**DATASET RECORDS**
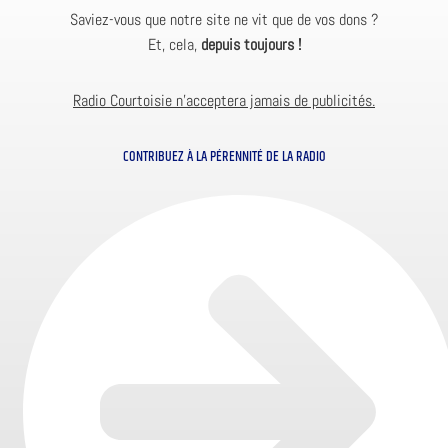
Saviez-vous que notre site ne vit que de vos dons ?
Et, cela,
depuis toujours !
Radio Courtoisie n’acceptera jamais de publicités.
CONTRIBUEZ À LA PÉRENNITÉ DE LA RADIO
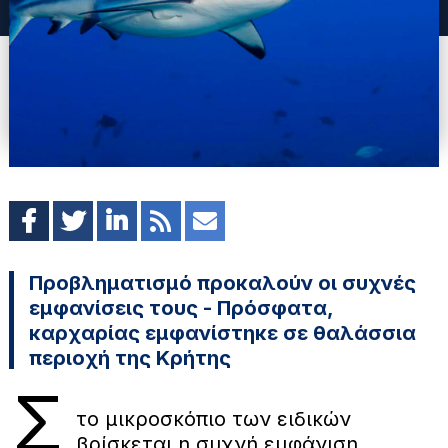
Προβληματισμό προκαλούν οι συχνές
εμφανίσεις τους - Πρόσφατα,
καρχαρίας εμφανίστηκε σε θαλάσσια
περιοχή της Κρήτης
Σ
το μικροσκόπιο των ειδικών
βρίσκεται η συχνή εμφάνιση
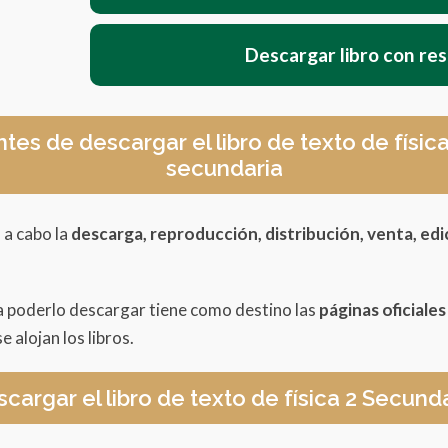
Descargar libro con re
ntes de descargar el libro de texto de físi
secundaria
 a cabo la
descarga, reproducción, distribución, venta, edi
a poderlo descargar tiene como destino las
páginas oficiale
e alojan los libros.
cargar el libro de texto de física 2 Secund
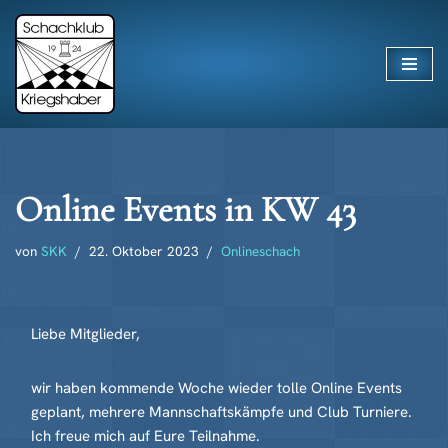
Zum
Inhalt
springen
Online Events in KW 43
von
SKK
22. Oktober 2023
Onlineschach
Liebe Mitglieder,
wir haben kommende Woche wieder tolle Online Events
geplant, mehrere Mannschaftskämpfe und Club Turniere.
Ich freue mich auf Eure Teilnahme.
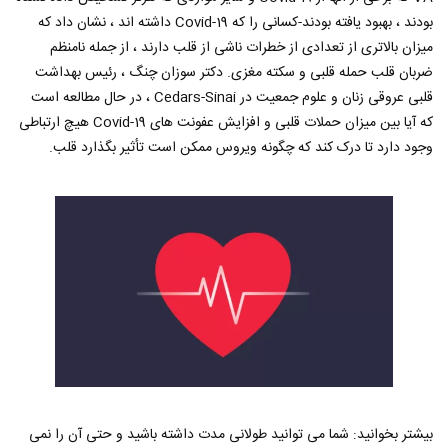
بودند ، بهبود یافته بودند-کسانی را که Covid-19 داشته اند ، نشان داد که
میزان بالاتری از تعدادی از خطرات ناشی از قلب دارند ، از جمله نامنظم
ضربان قلب حمله قلبی و سکته مغزی. دکتر سوزان چنگ ، رئیس بهداشت
قلبی عروقی زنان و علوم جمعیت در Cedars-Sinai ، در حال مطالعه است
که آیا بین میزان حملات قلبی و افزایش عفونت های Covid-19 هیچ ارتباطی
وجود دارد تا درک کند که چگونه ویروس ممکن است تأثیر بگذارد قلب.
بیشتر بخوانید: شما می توانید طولانی مدت داشته باشید و حتی آن را نمی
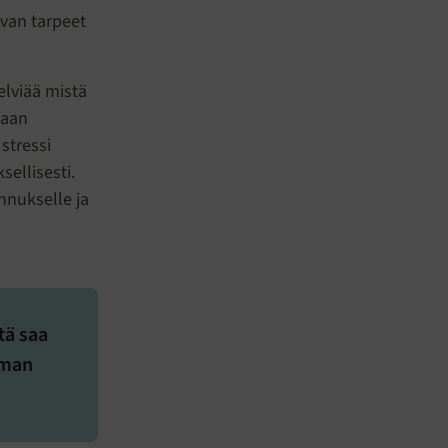
uvan tarpeet
elviää mistä
maan
stressi
sellisesti.
nnukselle ja
tä saa
lman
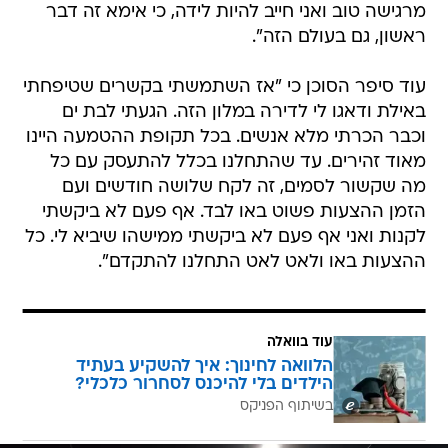
מרגישה טוב ואני חייב להיות לידה, כי אימא זה דבר
ראשון, גם בעולם הזה".
עוד סיפר הסוכן כי "אז השתמשתי בקשרים שטיפחתי
באילת ודאגו לי לדירה במלון הזה. הגעתי לבת ים
וכבר הכרתי מלא אנשים. בכל תקופת ההטמעה היינו
מאוד זהירים. עד שהתחלנו בכלל להתעסק עם כל
מה שקשור לסמים, זה לקח שלושה חודשים ועם
הזמן ההצעות פשוט באו לבד. אף פעם לא ביקשתי
לקנות ואני אף פעם לא ביקשתי ממישהו שיביא לי. כל
ההצעות באו ולאט לאט התחלנו להתקדם".
עוד בוואלה
הלוואה לחינוך: איך להשקיע בעתיד
הילדים בלי להיכנס לסחרור כלכלי?
בשיתוף הפניקס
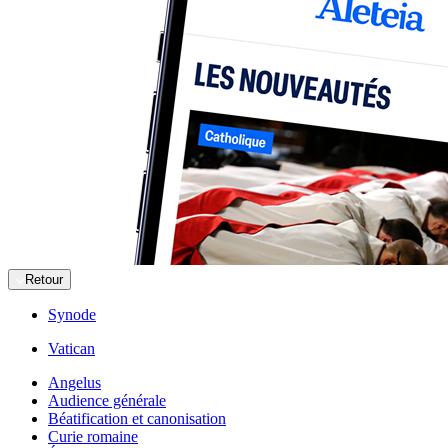
Retour
Synode
Vatican
Angelus
Audience générale
Béatification et canonisation
Curie romaine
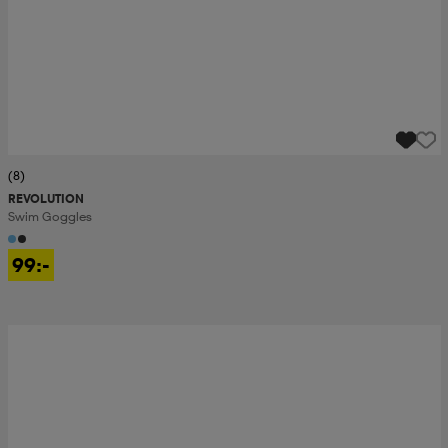
(8)
REVOLUTION
Swim Goggles
99:-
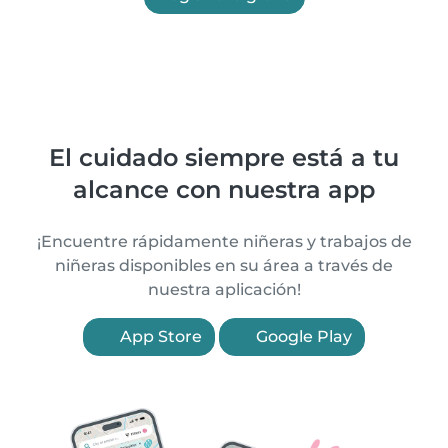
El cuidado siempre está a tu
alcance con nuestra app
¡Encuentre rápidamente niñeras y trabajos de
niñeras disponibles en su área a través de
nuestra aplicación!
App Store
Google Play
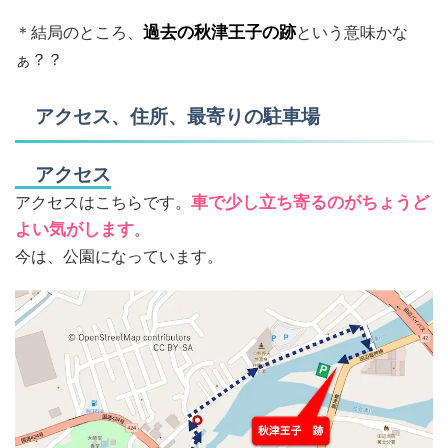
＊結局のところ、
過去の秋津王子の跡
という意味かな
ぁ？？
アクセス、住所、最寄りの駐車場
アクセス
アクセスはこちらです。
車で少し立ち寄るのがちょうど
よい気がします
。
今は、公園になっています。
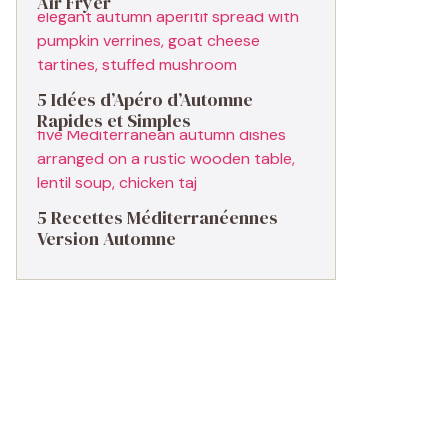
Air Fryer
5 Idées d’Apéro d’Automne
Rapides et Simples
5 Recettes Méditerranéennes
Version Automne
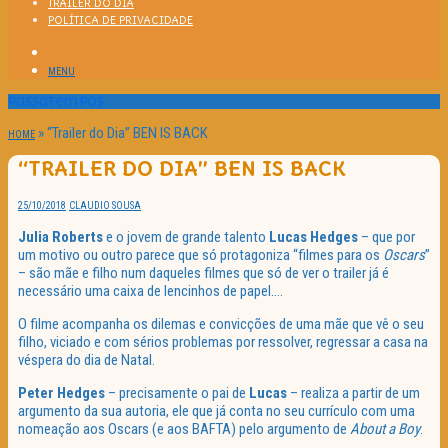
TRAILER DO DIA
POLÍTICA DE PRIVACIDADE
MENU
Passatempos
»
“Trailer do Dia” BEN IS BACK
HOME
“TRAILER DO DIA” BEN IS BACK
25/10/2018
CLAUDIO SOUSA
Julia Roberts
e o jovem de grande talento
Lucas Hedges
– que por
um motivo ou outro parece que só protagoniza “filmes para os
Oscars
”
– são mãe e filho num daqueles filmes que só de ver o trailer já é
necessário uma caixa de lencinhos de papel….
O filme acompanha os dilemas e convicções de uma mãe que vê o seu
filho, viciado e com sérios problemas por ressolver, regressar a casa na
véspera do dia de Natal.
Peter Hedges
– precisamente o pai de
Lucas
– realiza a partir de um
argumento da sua autoria, ele que já conta no seu currículo com uma
nomeação aos Oscars (e aos BAFTA) pelo argumento de
About a Boy
.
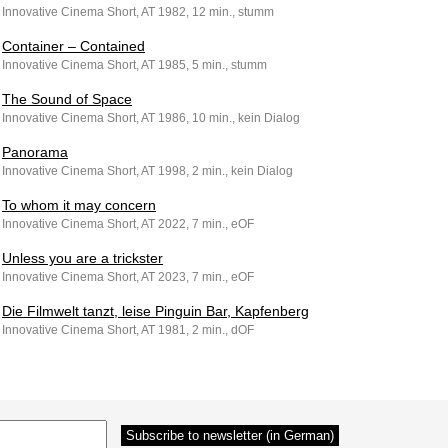
Innovative Cinema Short, AT 1982, 12 min., stumm
Container – Contained
Innovative Cinema Short, AT 1985, 5 min., stumm
The Sound of Space
Innovative Cinema Short, AT 1986, 10 min., kein Dialog
Panorama
Innovative Cinema Short, AT 1998, 2 min., kein Dialog
To whom it may concern
Innovative Cinema Short, AT 2022, 7 min., eOF
Unless you are a trickster
Innovative Cinema Short, AT 2023, 7 min., eOF
Die Filmwelt tanzt, leise Pinguin Bar, Kapfenberg
Innovative Cinema Short, AT 1981, 2 min., dOF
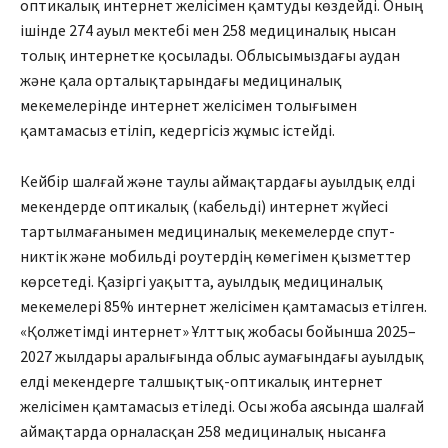
оптикалық интернет желісімен қамтуды көздейді. Оның
ішінде 274 ауыл мектебі мен 258 медициналық нысан
толық интернетке қосылады. Облысымыздағы аудан
және қала орталықтарындағы медициналық
мекемелерінде интернет желісімен толығымен
қамтамасыз етіліп, кедергісіз жұмыс істейді.
Кейбір шалғай және таулы аймақтардағы ауылдық елді
мекендерде оптикалық (кабельді) интернет жүйесі
тартылмағанымен медициналық мекемелерде спут­
никтік және мобильді роу­тер­дің көмегімен қызметтер
көрсетеді. Қазіргі уақытта, ауылдық медици­налық
мекемелері 85% интернет желісімен қам­тамасыз етілген.
«Қолжетімді интернет» Ұлттық жобасы бойынша 2025–
2027 жылдары аралығында облыс аума­ғын­дағы ауылдық
елді мекендерге тал­шықтық-оптикалық интернет
желісімен қамтамасыз етіледі. Осы жоба аясында шалғай
аймақтарда орналасқан 258 меди­циналық нысанға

**PROBLEM REQUIREMENTS**
Where a record above holds a picture, drop the picture and print the rest exactly.

**ANSWER SPACE**
Saviez-vous que notre site ne vit que de vos dons ?
Et, cela,
depuis toujours !
Radio Courtoisie n’acceptera jamais de publicités.
CONTRIBUEZ À LA PÉRENNITÉ DE LA RADIO
Προβληματισμό προκαλούν οι συχνές
εμφανίσεις τους - Πρόσφατα,
καρχαρίας εμφανίστηκε σε θαλάσσια
περιοχή της Κρήτης
Σ
το μικροσκόπιο των ειδικών
βρίσκεται η συχνή εμφάνιση
Descargar libro con re
ntes de descargar el libro de texto de físi
secundaria
 a cabo la
descarga, reproducción, distribución, venta, edi
a poderlo descargar tiene como destino las
páginas oficiale
e alojan los libros.
cargar el libro de texto de física 2 Secund
Zum
Inhalt
springen
Online Events in KW 43
von
SKK
22. Oktober 2023
Onlineschach
Liebe Mitglieder,
wir haben kommende Woche wieder tolle Online Events
geplant, mehrere Mannschaftskämpfe und Club Turniere.
Ich freue mich auf Eure Teilnahme.
بودند ، بهبود یافته بودند-کسانی را که Covid-19 داشته اند ، نشان داد که
میزان بالاتری از تعدادی از خطرات ناشی از قلب دارند ، از جمله نامنظم
ضربان قلب حمله قلبی و سکته مغزی. دکتر سوزان چنگ ، رئیس بهداشت
قلبی عروقی زنان و علوم جمعیت در Cedars-Sinai ، در حال مطالعه است
که آیا بین میزان حملات قلبی و افزایش عفونت های Covid-19 هیچ ارتباطی
وجود دارد تا درک کند که چگونه ویروس ممکن است تأثیر بگذارد قلب.
بیشتر بخوانید: شما می توانید طولانی مدت داشته باشید و حتی آن را نمی
uvan tarpeet
elviää mistä
maan
stressi
sellisesti.
nnukselle ja
tä saa
lman
מרגישה טוב ואני חייב להיות לידה, כי אימא זה דבר
ראשון, גם בעולם הזה".
עוד סיפר הסוכן כי "אז השתמשתי בקשרים שטיפחתי
באילת ודאגו לי לדירה במלון הזה. הגעתי לבת ים
וכבר הכרתי מלא אנשים. בכל תקופת ההטמעה היינו
מאוד זהירים. עד שהתחלנו בכלל להתעסק עם כל
מה שקשור לסמים, זה לקח שלושה חודשים ועם
הזמן ההצעות פשוט באו לבד. אף פעם לא ביקשתי
לקנות ואני אף פעם לא ביקשתי ממישהו שיביא לי. כל
ההצעות באו ולאט לאט התחלנו להתקדם".
עוד בוואלה
הלוואה לחינוך: איך להשקיע בעתיד
הילדים בלי להיכנס לסחרור כלכלי?
בשיתוף הפניקס
Retour
Synode
Vatican
Angelus
Audience générale
Béatification et canonisation
Curie romaine
(8)
REVOLUTION
Swim Goggles
99:-
El cuidado siempre está a tu
alcance con nuestra app
¡Encuentre rápidamente niñeras y trabajos de
niñeras disponibles en su área a través de
nuestra aplicación!
App Store
Google Play
＊結局のところ、
過去の秋津王子の跡
という意味かな
ぁ？？
アクセス、住所、最寄りの駐車場
アクセス
アクセスはこちらです。
車で少し立ち寄るのがちょうど
よい気がします
。
今は、公園になっています。
Air Fryer
5 Idées d’Apéro d’Automne
Rapides et Simples
5 Recettes Méditerranéennes
Version Automne
TRAILER DO DIA
POLÍTICA DE PRIVACIDADE
MENU
Passatempos
»
“Trailer do Dia” BEN IS BACK
HOME
“TRAILER DO DIA” BEN IS BACK
25/10/2018
CLAUDIO SOUSA
Julia Roberts
e o jovem de grande talento
Lucas Hedges
– que por
um motivo ou outro parece que só protagoniza “filmes para os
Oscars
”
– são mãe e filho num daqueles filmes que só de ver o trailer já é
necessário uma caixa de lencinhos de papel….
O filme acompanha os dilemas e convicções de uma mãe que vê o seu
filho, viciado e com sérios problemas por ressolver, regressar a casa na
véspera do dia de Natal.
Peter Hedges
– precisamente o pai de
Lucas
– realiza a partir de um
argumento da sua autoria, ele que já conta no seu currículo com uma
nomeação aos Oscars (e aos BAFTA) pelo argumento de
About a Boy
.
Innovative Cinema Short, AT 1982, 12 min., stumm
Container – Contained
Innovative Cinema Short, AT 1985, 5 min., stumm
The Sound of Space
Innovative Cinema Short, AT 1986, 10 min., kein Dialog
Panorama
Innovative Cinema Short, AT 1998, 2 min., kein Dialog
To whom it may concern
Innovative Cinema Short, AT 2022, 7 min., eOF
Unless you are a trickster
Innovative Cinema Short, AT 2023, 7 min., eOF
Die Filmwelt tanzt, leise Pinguin Bar, Kapfenberg
Innovative Cinema Short, AT 1981, 2 min., dOF
оптикалық интернет желісімен қамтуды көздейді. Оның
ішінде 274 ауыл мектебі мен 258 медициналық нысан
толық интернетке қосылады. Облысымыздағы аудан
және қала орталықтарындағы медициналық
мекемелерінде интернет желісімен толығымен
қамтамасыз етіліп, кедергісіз жұмыс істейді.
Кейбір шалғай және таулы аймақтардағы ауылдық елді
мекендерде оптикалық (кабельді) интернет жүйесі
тартылмағанымен медициналық мекемелерде спут­
никтік және мобильді роу­тер­дің көмегімен қызметтер
көрсетеді. Қазіргі уақытта, ауылдық медици­налық
мекемелері 85% интернет желісімен қам­тамасыз етілген.
«Қолжетімді интернет» Ұлттық жобасы бойынша 2025–
2027 жылдары аралығында облыс аума­ғын­дағы ауылдық
елді мекендерге тал­шықтық-оптикалық интернет
желісімен қамтамасыз етіледі. Осы жоба аясында шалғай
аймақтарда орналасқан 258 меди­циналық нысанға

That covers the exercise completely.